A method for producing adeno-associated virus (AAV), which comprises the step of separating adeno-associated virus (AAV) bound to the affinity carrier from the affinity carrier using a solution containing an amino acid and having a pH of 3 or more and pH 7 or less.
The method for producing an adeno-associated virus (AAV) according to claim 1, wherein the amino acid is an aliphatic amino acid, a basic amino acid, an acidic amino acid, an aromatic amino acid, or an uncharged amino acid.
The method for producing an adeno-associated virus (AAV) according to claim 2, wherein the amino acid is an aliphatic amino acid, an acidic amino acid, or an aromatic amino acid.
The method for producing an adeno-associated virus (AAV) according to any one of claims 1 to 3, wherein the solution containing the amino acid and having a pH of 3 to 7 further contains a pH adjuster.
A method for purifying adeno-associated virus (AAV), which comprises the step of separating adeno-associated virus (AAV) bound to an affinity carrier from the affinity carrier using a solution containing an amino acid and having a pH of 3 or more and pH 7 or less.

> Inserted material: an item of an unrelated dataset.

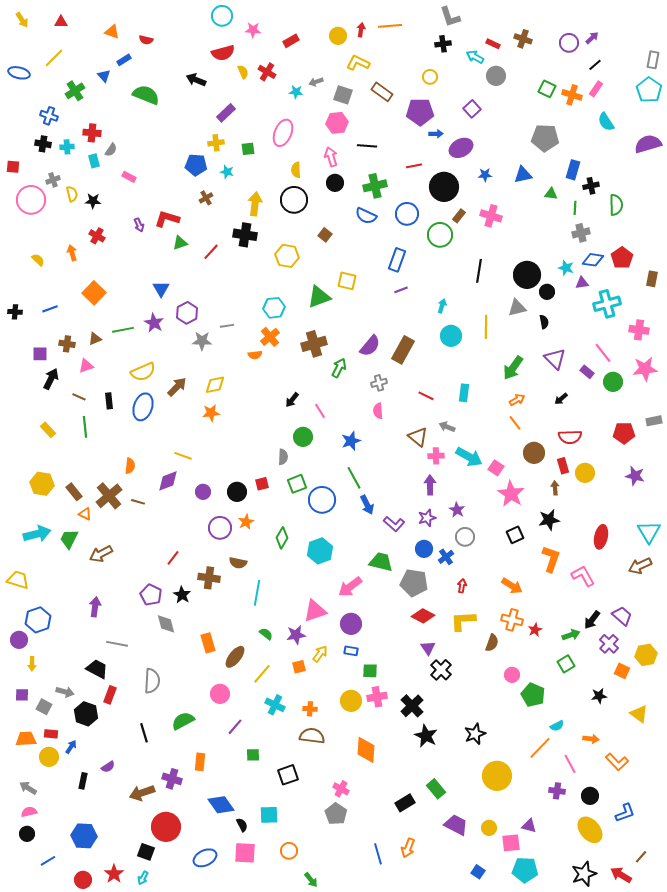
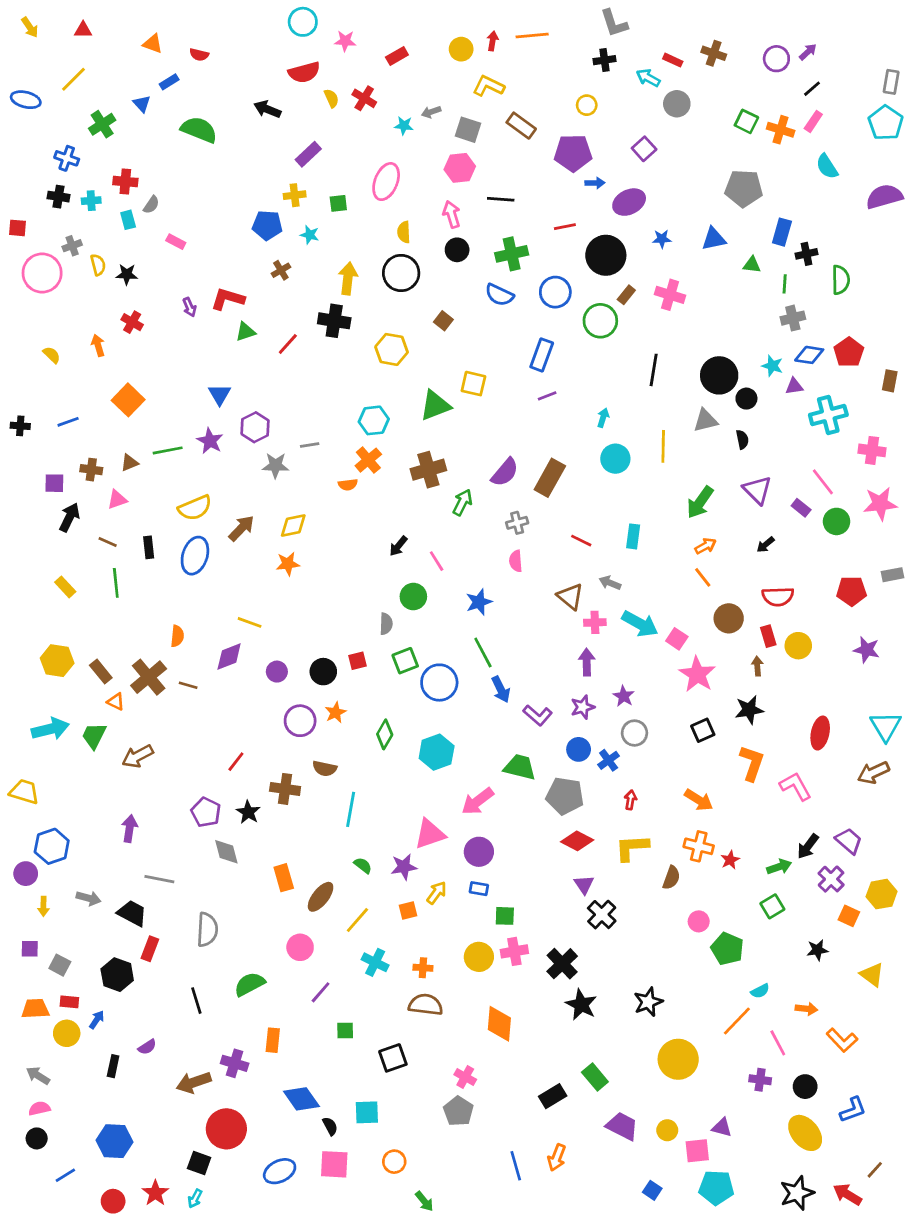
gray arrow: (65, 692) -> (88, 898), moved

A method for suppressing the reduction in infectious titer of adeno-associated virus (AAV), which comprises the step of separating adeno-associated virus (AAV) bound to an affinity carrier from the affinity carrier using a solution containing an amino acid and having a pH of 3 or more and pH 7 or less. .
An eluate for separating adeno-associated virus (AAV) bound to an affinity carrier from the affinity carrier, characterized by comprising a solution containing an amino acid and having a pH of 3 or more and a pH of 7 or less.